La spiaggia segreta by Karen Swan

La spiaggia segreta by Karen Swan

autore:Karen Swan [Karen Swan]
La lingua: ita
Format: epub
editore: Newton Compton Editori
pubblicato: 2021-06-14T22:00:00+00:00


Capitolo diciassette

«È la tata».

«È brava?»

«Si è montata la testa. Continua a passare il segno».

«Vuoi dire che non si prostra davanti a te? Buon Dio, sarebbe la prima».

«Non capisce che ci sono dei limiti», ribatté lui piccato.

Nina si girò dando le spalle alla finestra e sorrise. «Oh, è per questo che stava correndo nuda nel corridoio, allora?».

Lui le lanciò un’occhiataccia. Il sarcasmo era l’atteggiamento naturale di sua sorella. «Non essere ridi…».

«Emil, rilassati», disse lei ridendo. «Ti sto prendendo in giro. Sul serio, perché sei così teso, oggi?».

Lui non rispose.

Nina andò a sedersi sulla panca di legno. Era più comoda di quanto sembrasse, poiché le proporzioni erano ben studiate e il legno dei braccioli quasi morbido al tatto dopo secoli di carezze distratte. «Vieni a sederti. Voglio sapere tutto. Com’è andata finora?».

Emil la guardò, sopraffatto da una moltitudine di emozioni. Non riusciva a sceglierne una da usare come punto di partenza per il suo racconto. «Non lo so».

«Che cosa significa “non lo so”?».

Lui fece spallucce e proprio in quel momento Måns entrò con il suo tempismo innato, posando il vassoio del tè e cominciando a versare.

«Be’, ti ha riconosciuto?»

«No».

«Per niente?».

Lui scosse la testa e guardò fuori dalla finestra, per evitare i suoi occhi indagatori.

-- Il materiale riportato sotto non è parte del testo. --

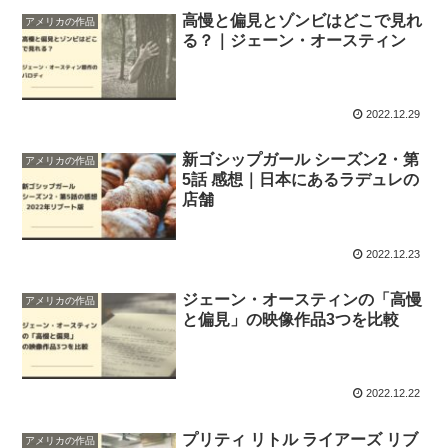
高慢と偏見とゾンビはどこで見れ
アメリカの作品
る？｜ジェーン・オースティン
2022.12.29
新ゴシップガール シーズン2・第
アメリカの作品
5話 感想｜日本にあるラデュレの
店舗
2022.12.23
ジェーン・オースティンの「高慢
アメリカの作品
と偏見」の映像作品3つを比較
2022.12.22
プリティ リトル ライアーズ リブ
アメリカの作品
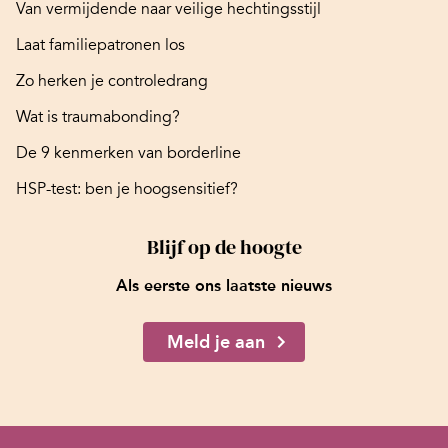
Van vermijdende naar veilige hechtingsstijl
Laat familiepatronen los
Zo herken je controledrang
Wat is traumabonding?
De 9 kenmerken van borderline
HSP-test: ben je hoogsensitief?
Blijf op de hoogte
Als eerste ons laatste nieuws
Meld je aan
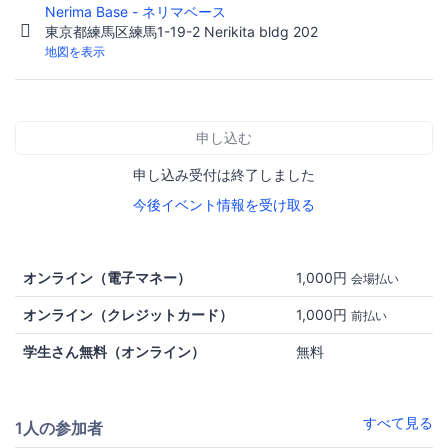
Nerima Base - ネリマベース
東京都練馬区練馬1-19-2 Nerikita bldg 202
地図を表示
申し込む
申し込み受付は終了しました
今後イベント情報を受け取る
オンライン（電子マネー）
1,000円
会場払い
オンライン（クレジットカード）
1,000円
前払い
学生さん無料（オンライン）
無料
すべて見る
1人の参加者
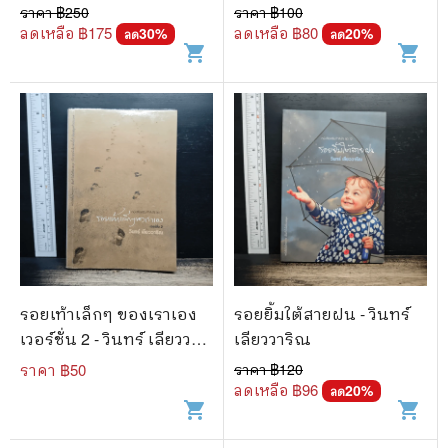
Lowndes
ราคา ฿
250
ราคา ฿
100
ลดเหลือ ฿
175
ลดเหลือ ฿
80
30
%
20
%
ลด
ลด
shopping_cart
shopping_cart
รอยเท้าเล็กๆ ของเราเอง
รอยยิ้มใต้สายฝน - วินทร์
เวอร์ชั่น 2 - วินทร์ เลียววา
เลียววาริณ
ริณ
ราคา ฿
50
ราคา ฿
120
ลดเหลือ ฿
96
20
%
ลด
shopping_cart
shopping_cart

Si accorse solo dopo qualche istante che Måns gli stava porgendo la tazza di tè. «Grazie».

«Be’, non essere sorpreso. Quanto aveva, tre anni?»

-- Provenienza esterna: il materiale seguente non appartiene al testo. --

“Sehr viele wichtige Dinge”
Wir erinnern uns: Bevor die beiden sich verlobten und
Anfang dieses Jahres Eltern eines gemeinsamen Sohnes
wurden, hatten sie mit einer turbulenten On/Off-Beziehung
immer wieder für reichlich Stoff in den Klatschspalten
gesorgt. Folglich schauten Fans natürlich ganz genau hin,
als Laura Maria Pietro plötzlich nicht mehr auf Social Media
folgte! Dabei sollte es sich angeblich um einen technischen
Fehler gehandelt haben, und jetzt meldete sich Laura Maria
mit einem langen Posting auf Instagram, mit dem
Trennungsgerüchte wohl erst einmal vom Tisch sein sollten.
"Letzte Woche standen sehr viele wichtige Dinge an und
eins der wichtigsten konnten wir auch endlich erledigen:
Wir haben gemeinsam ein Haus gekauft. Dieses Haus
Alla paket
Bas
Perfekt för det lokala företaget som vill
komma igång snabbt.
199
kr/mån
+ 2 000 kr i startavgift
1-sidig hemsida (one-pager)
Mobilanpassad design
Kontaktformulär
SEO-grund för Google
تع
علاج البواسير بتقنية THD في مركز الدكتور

«Due anni e quattro mesi».

«Giusto», riprese lei lentamente. «Quindi è del tutto normale. Tanto più se consideriamo che Hanna non ha ritenuto opportuno mantenerti parte della sua vita, con visite in ospedale o fotografie…».

«Stava cercando di proteggerlo».

Lei inarcò le sopracciglia, uno dei tratti più affascinanti del suo viso. Conferivano al suo volto eleganza e fierezza, simili a pantere dormienti, seriche e vigorose. «Oh. Adesso siamo dalla sua parte, vero?».

Lui sospirò e Nina lo scrutò con gli occhi socchiusi, esaminandolo con quella vista ai raggi X che possedeva fin dall’infanzia. «Per la cronaca, fratellino, io sono dalla tua, chiaro?». Gli fece l’occhiolino e si appoggiò allo schienale. «Allora, com’è andata da quando è arrivato qui? Adorerà questo posto, no?»

«È taciturno. Parla solo se interrogato. E riesce a malapena a guardarmi».

«Be’, non è facile guardarti… Santo cielo, era una battuta!». Sospirò, sbirciandolo dall’orlo della tazza. Emil capì che aveva intenzione di continuare a prenderlo in giro e a stuzzicarlo per farlo uscire dal malumore. Soltanto lei aveva quell’abilità, da quando erano piccoli; ma non aveva proprio voglia di scherzare in quel momento.

«È tutta colpa sua».

«Di chi? Di Hanna? Oh, intendi della tata, vero?»

«Si sta mettendo in mezzo. Non posso passare del tempo da solo con lui. Come faccio a st-stendere un legame…».

«Stringere».

Lui aggrottò la fronte. «Che hai detto?»

«Si dice “stringere un legame”. Non stendere».

«Oh». Si soffermò brevemente sull’informazione, riformulando la parola. «Insomma, come faccio se lei è sempre tra i piedi? È ovvio che lui preferisce stare con lei. La conosce».

Nina sospirò. «Per favore, siediti, Emil. Sei agitato e sai che non ti fa bene».

Lui fece come le aveva detto: la disperazione lo rendeva docile.

«Come vanno i mal di testa?», chiese lei corrugando la fronte.